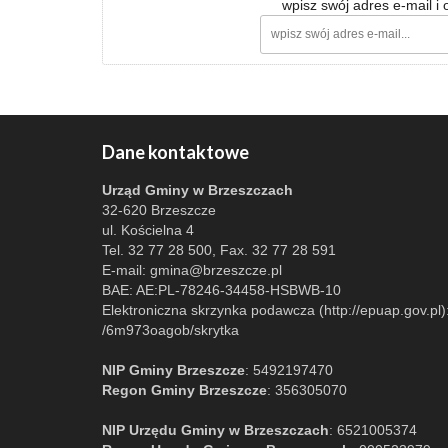
wpisz swój adres e-mail i
Dane kontaktowe
Urząd Gminy w Brzeszczach
32-620 Brzeszcze
ul. Kościelna 4
Tel. 32 77 28 500, Fax. 32 77 28 591
E-mail:
gmina@brzeszcze.pl
BAE: AE:PL-78246-34458-HSBWB-10
Elektroniczna skrzynka podawcza (http://epuap.gov.pl)
/6m973oagob/skrytka
NIP Gminy Brzeszcze
: 5492197470
Regon Gminy Brzeszcze
: 356305070
NIP Urzędu Gminy w Brzeszczach
: 6521005374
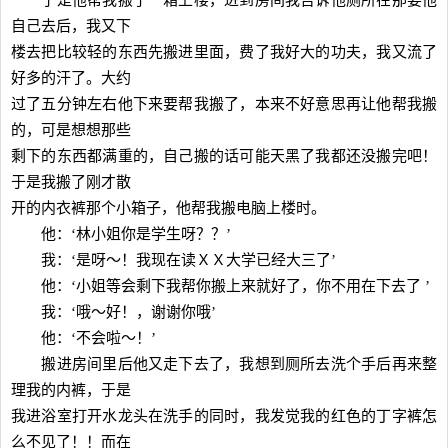
于是他帮我搬了一箱上楼，进到房间我告诉他厕所在那要他
自己去后，我又下
楼去把比较轻的东西先搬进里面，费了我好大的功夫，我又流了
好多的汗了。大约
过了五分钟左右他下来要帮我搬了，本来不好意思再让他帮我搬
的，可是想想那些
剩下的东西都满重的，自己搬的话可能天黑了我都还没搬完吧！
于是我搬了刚才散
开的内衣裤那个小箱子，他帮我搬电脑上楼时。
他：‘林小姐你是学生呀？？’
我：‘是呀～！我现在读ＸＸ大学已经大三了’
他：‘小姐等会剩下我帮你搬上来就好了，你不用在下去了 ’
我：‘哦～好！，谢谢你哦’
他：‘不会啦～！’
搬进房间里后他又走下去了，我想到厕所去洗个手后再来整
理我的内裤，于是
我进浴室打开水龙头在洗手的同时，我发觉我的红色的丁字裤怎
么不见了！！而在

===============

__TASK GOAL__. Set down, exactly and only, the lines running from the one holding "开的内衣裤那个小箱子，他帮我搬电脑上楼时。" through the end of the records above, both ends included.

__ANSWER SPACE__.
开的内衣裤那个小箱子，他帮我搬电脑上楼时。
他：‘林小姐你是学生呀？？’
我：‘是呀～！我现在读ＸＸ大学已经大三了’
他：‘小姐等会剩下我帮你搬上来就好了，你不用在下去了 ’
我：‘哦～好！，谢谢你哦’
他：‘不会啦～！’
搬进房间里后他又走下去了，我想到厕所去洗个手后再来整
理我的内裤，于是
我进浴室打开水龙头在洗手的同时，我发觉我的红色的丁字裤怎
么不见了！！而在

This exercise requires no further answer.